**Supplied data**

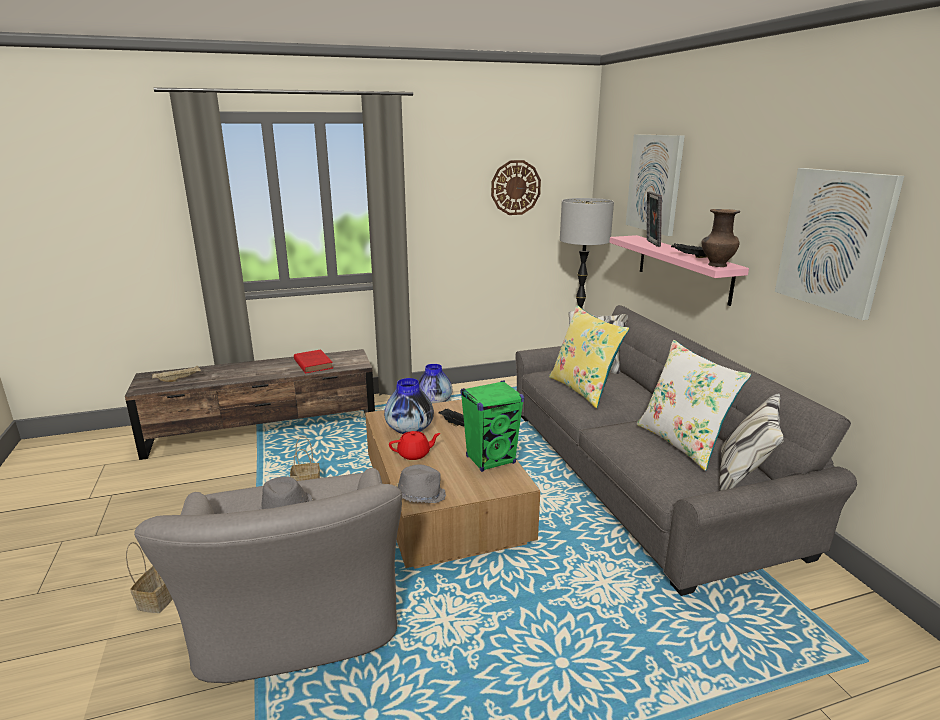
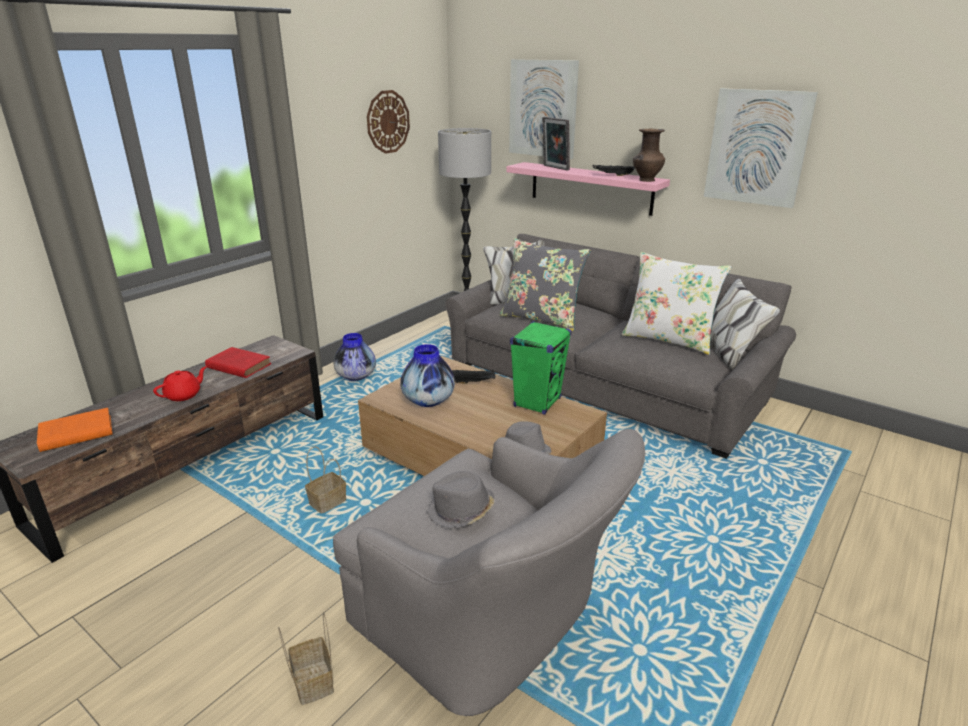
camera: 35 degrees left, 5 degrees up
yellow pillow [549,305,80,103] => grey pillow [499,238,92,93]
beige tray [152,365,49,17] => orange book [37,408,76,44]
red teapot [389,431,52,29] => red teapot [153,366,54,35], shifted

**What to do**
Leave the images out and output the remaining material exactly as it stands.

**Solution**
camera: 35 degrees left, 5 degrees up
yellow pillow [549,305,80,103] => grey pillow [499,238,92,93]
beige tray [152,365,49,17] => orange book [37,408,76,44]
red teapot [389,431,52,29] => red teapot [153,366,54,35], shifted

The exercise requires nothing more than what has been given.